LIVE GHOSTS IN THE ROOM

MITSS Support Team Member and Doctoral Student in Psychology, Erin O'Donnell, shares some reflections regarding her godson's hospitalization. Erin chronicles a very common problem with seemingly routine healthcare communication -- one that needs to be addressed in our quest for true patient-centered care:

On Wednesday morning, my 4 month old godson received a heart transplant in another state. Naturally, this is a big moment and gift beyond words. There is so much that can be said about the magic and miracle of organ donation; the amazing donor families, the science and the great treatment teams. However, I would like to comment on the something else.

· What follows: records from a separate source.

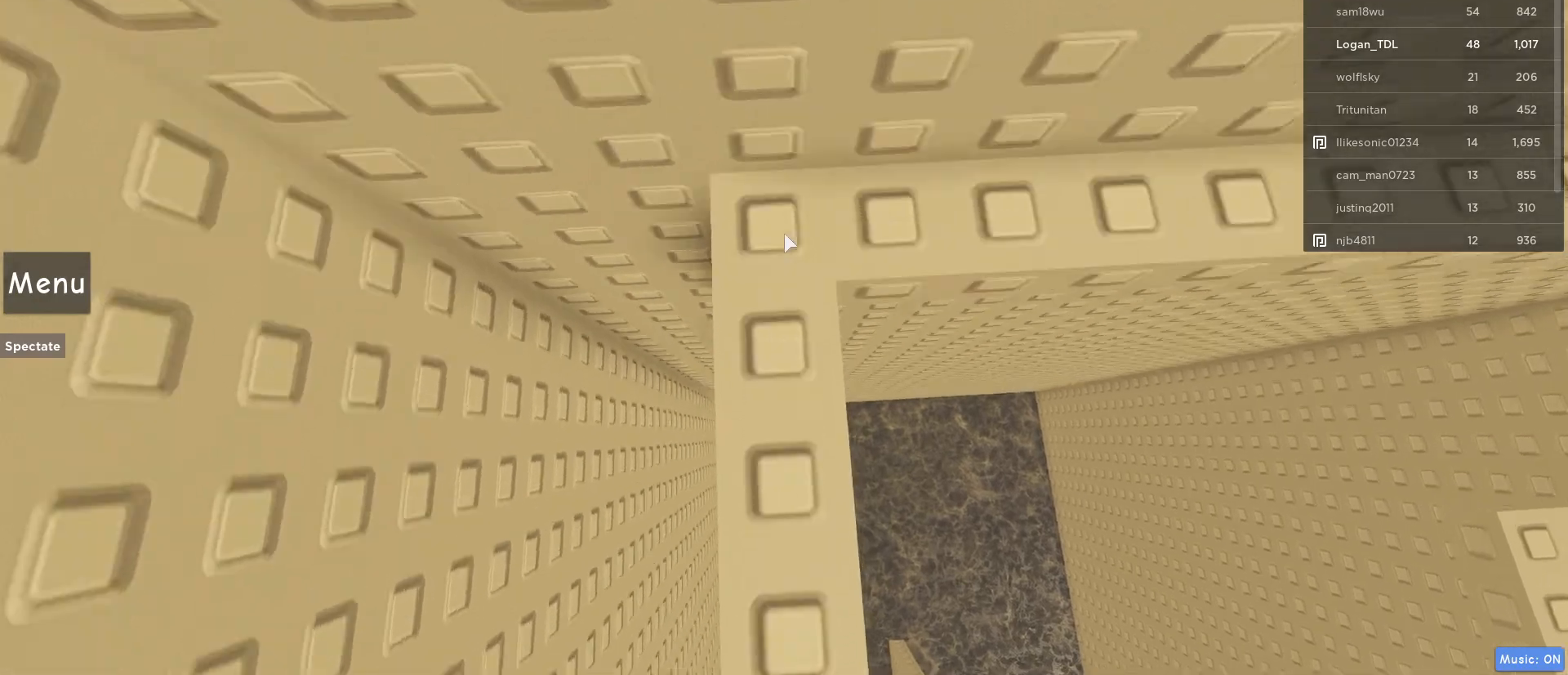
{"keys": ["w"], "mouse": [], "events": [[67, "w", "up"], [167, "w", "down"]]}
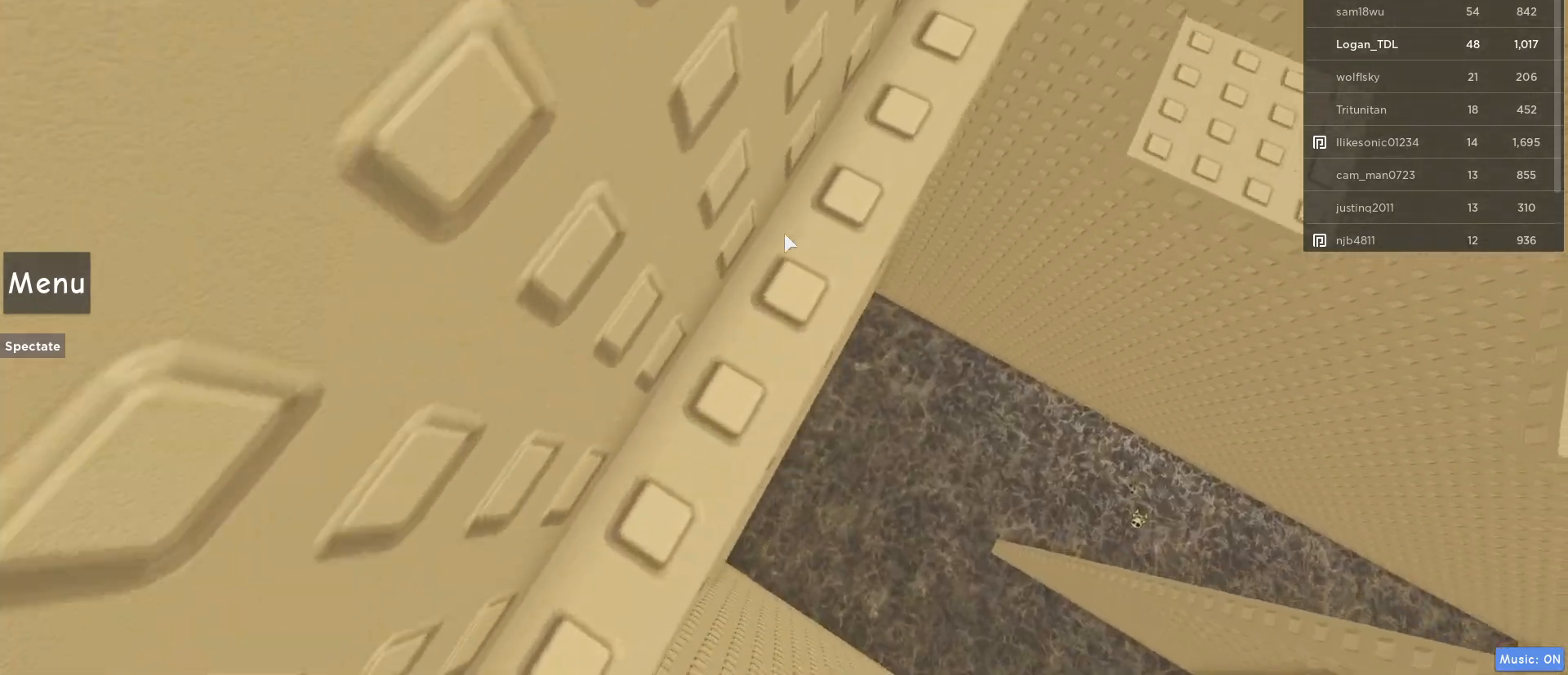
{"keys": ["w"], "mouse": [], "events": []}
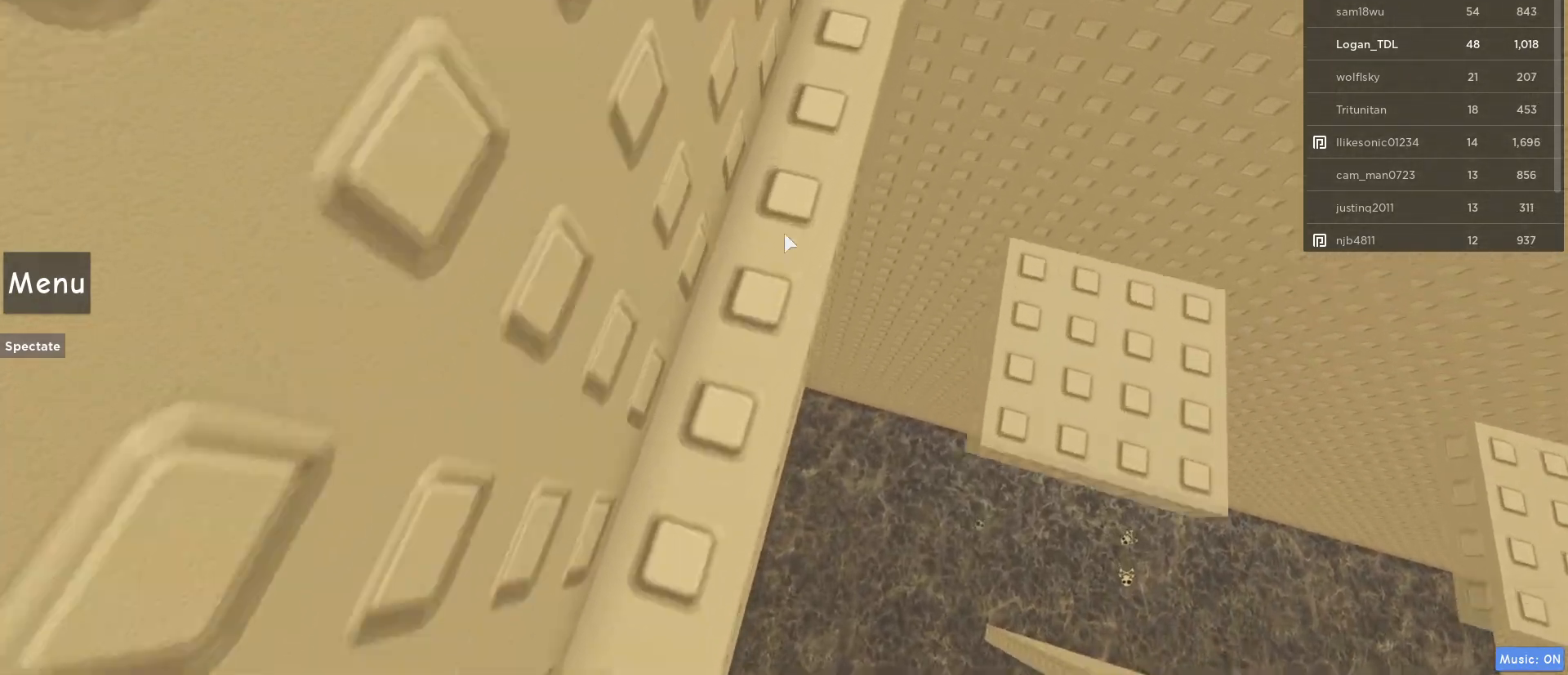
{"keys": [], "mouse": ["right"], "events": [[200, "mouse_right", "down"], [267, "mouse_wheel", "down"], [267, "w", "up"], [333, "shift", "down"], [433, "mouse_wheel", "up"], [433, "shift", "up"]]}
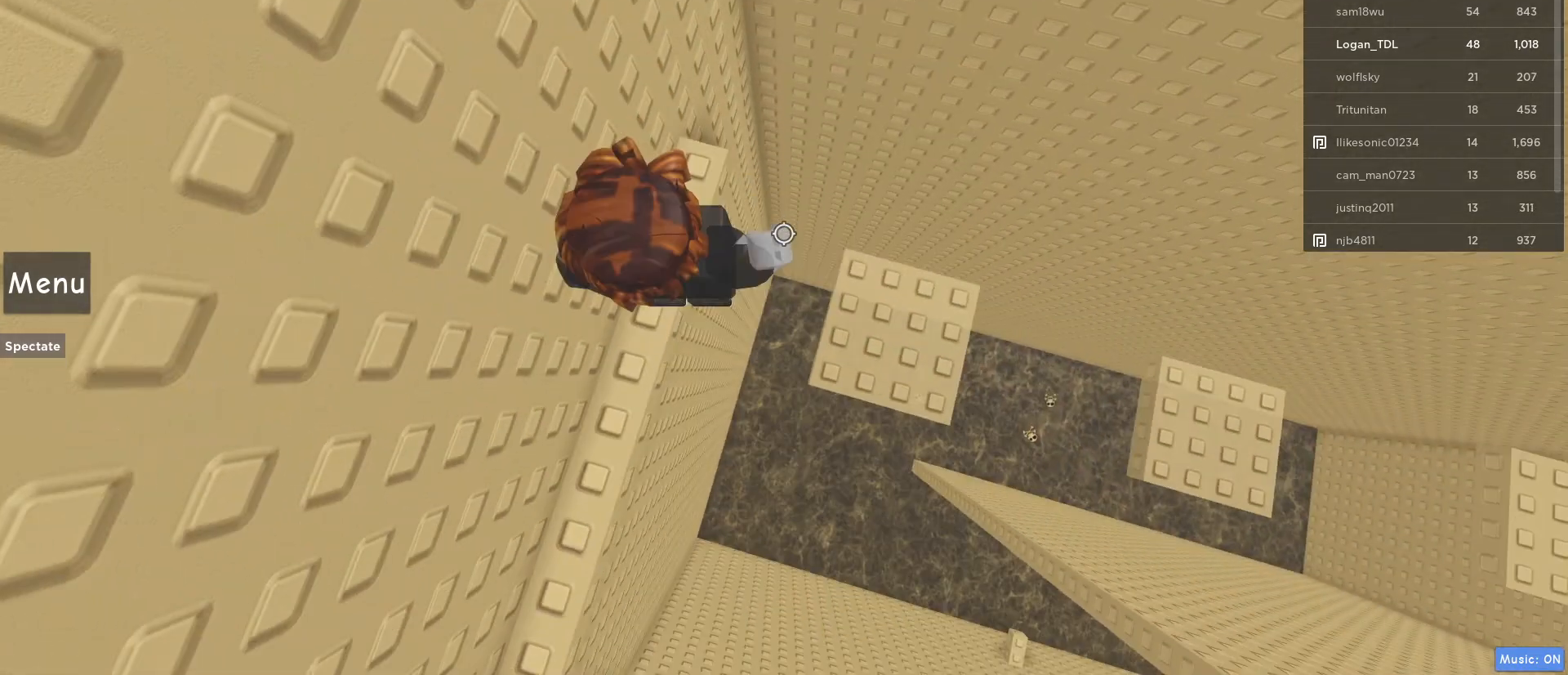
{"keys": [], "mouse": [], "events": [[117, "mouse_right", "up"]]}
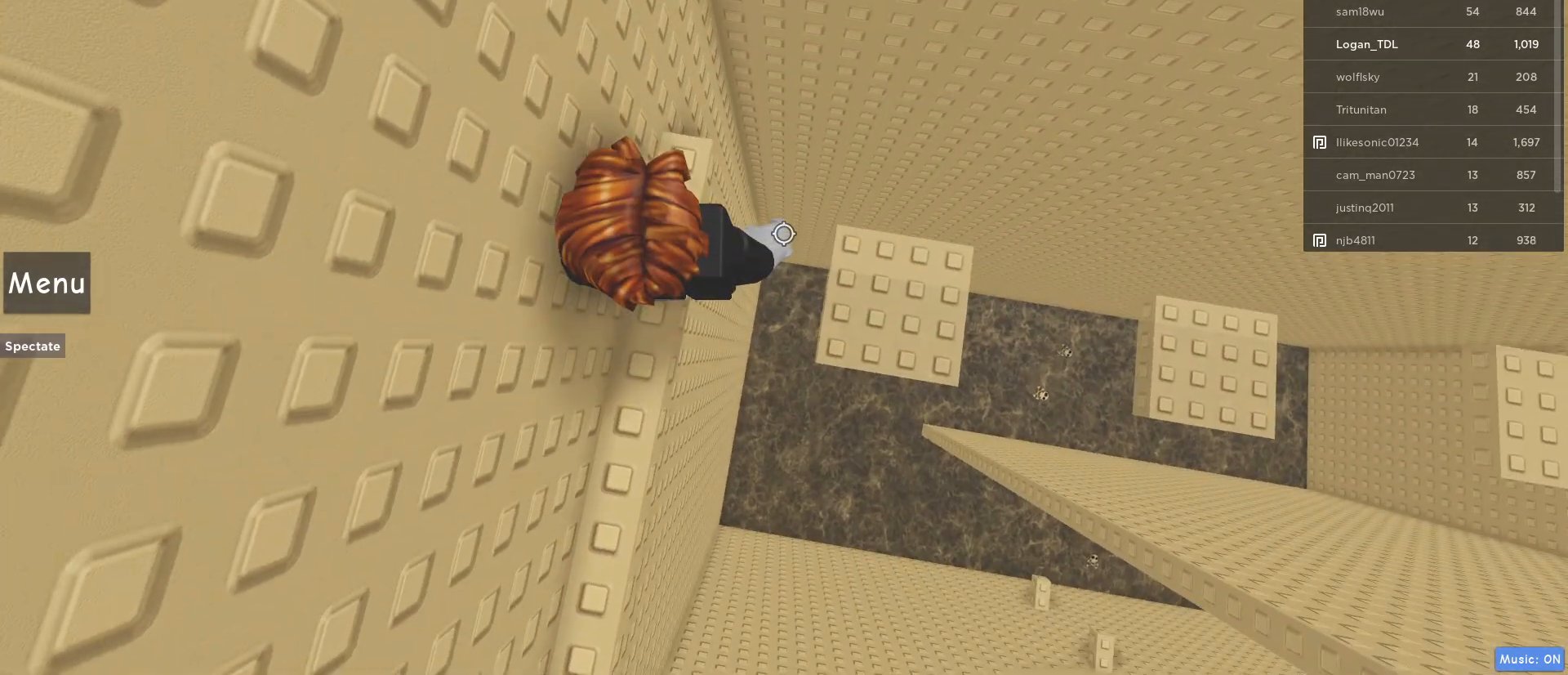
{"keys": [], "mouse": ["right"], "events": [[33, "mouse_right", "down"], [33, "shift", "down"], [133, "shift", "up"], [267, "mouse_wheel", "down"], [317, "mouse_wheel", "up"]]}
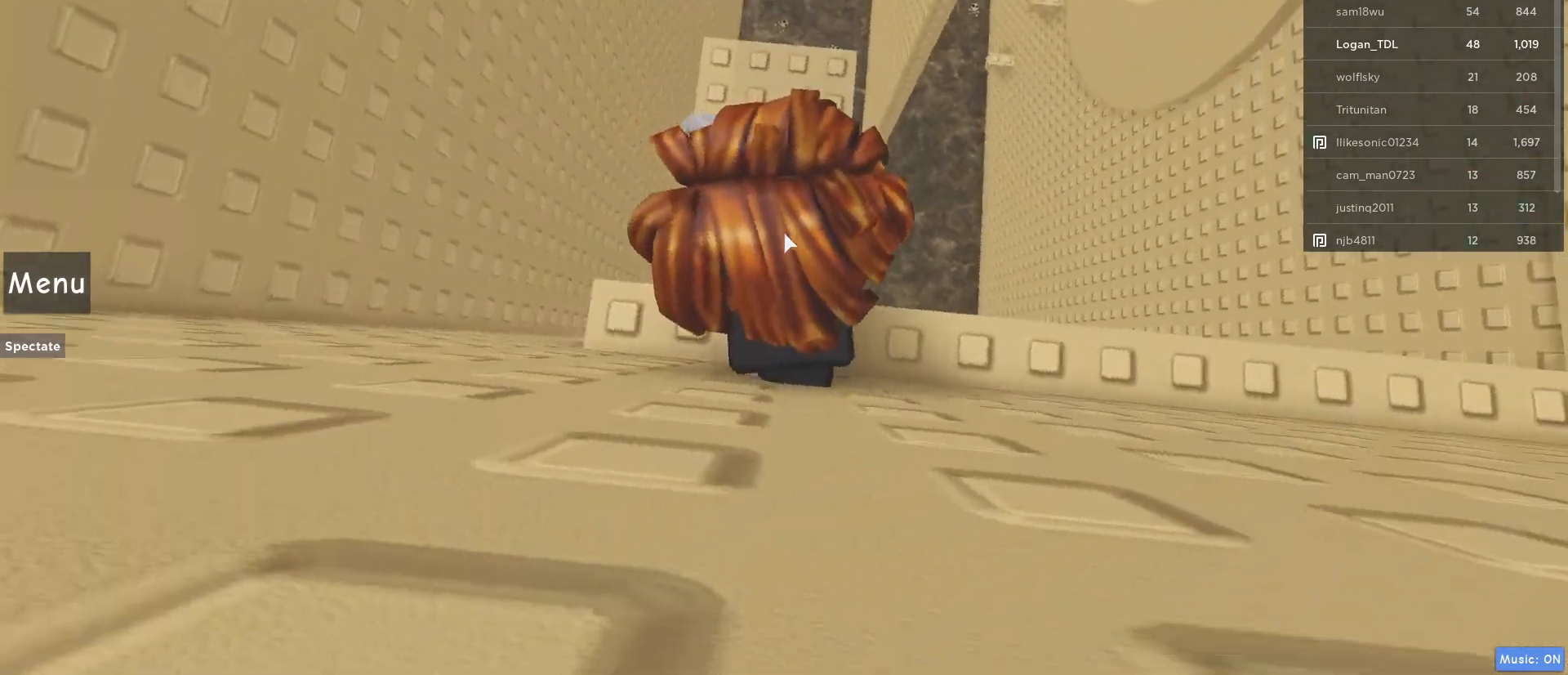
{"keys": ["space"], "mouse": [], "events": [[100, "s", "down"], [150, "mouse_wheel", "down"], [150, "s", "up"], [233, "mouse_right", "up"], [283, "mouse_wheel", "up"], [483, "space", "down"]]}
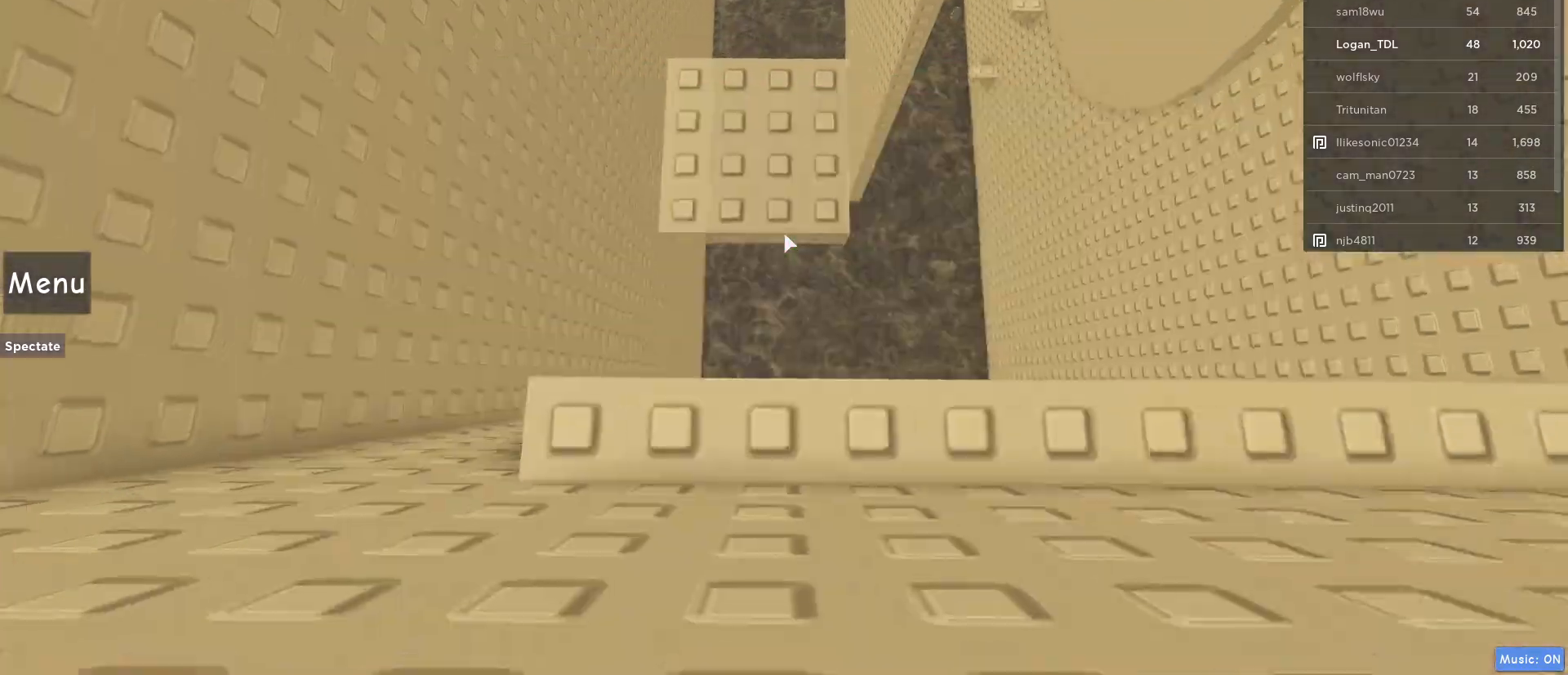
{"keys": ["w"], "mouse": [], "events": [[167, "w", "down"], [217, "space", "up"], [300, "w", "up"], [400, "w", "down"]]}
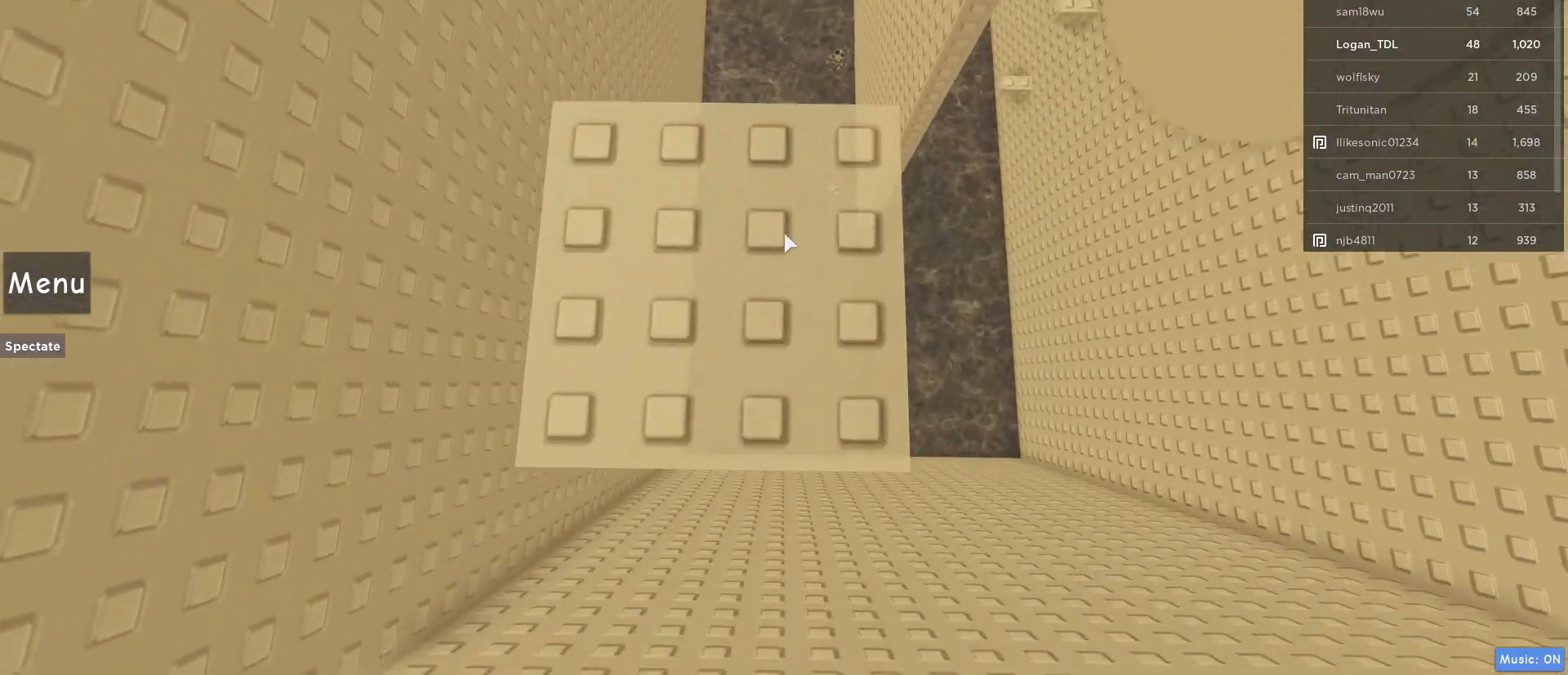
{"keys": ["w"], "mouse": [], "events": [[50, "space", "down"], [417, "space", "up"]]}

Today, my friend, my godson’s mom, called me and said, “People say stupid things sometimes.” She went on to tell me about how the person she thinks was the anesthesiologist (the doctor didn’t adequately identify her role) introduced her name to my friend when entering her son’s room in the Cardiac Intensive Care Unit. The doctor then began talking to the other surgeon in the room as if my friend, the mother, were not in the room. This conversation included saying, “Most transplant babies are off the ventilator after 2 days.” Everyone in the room knew that this was 4 days after the transplant. It was an insensitive comment to make in front of the mother in that manner. The part that my friend found most rude was that the comment could wait until they left the room, since it was information all parties present already knew. When I expressed my irritation with the fact that the treatment team was talking as if she weren’t in the room, instead of integrating her into the team, my friend said that such discussions happen ALL THE TIME! How many times in our lives do people talk about us or our loved ones in front of us and pretend as if we don’t exist in the room? Is this a strange phenomenon that has become commonplace in the healthcare setting? How should a patient or family member confront such behavior without being seen as a problem patient? How did this kind of behavior originate in the first place? I wonder if it started as some sort of communication shortcut.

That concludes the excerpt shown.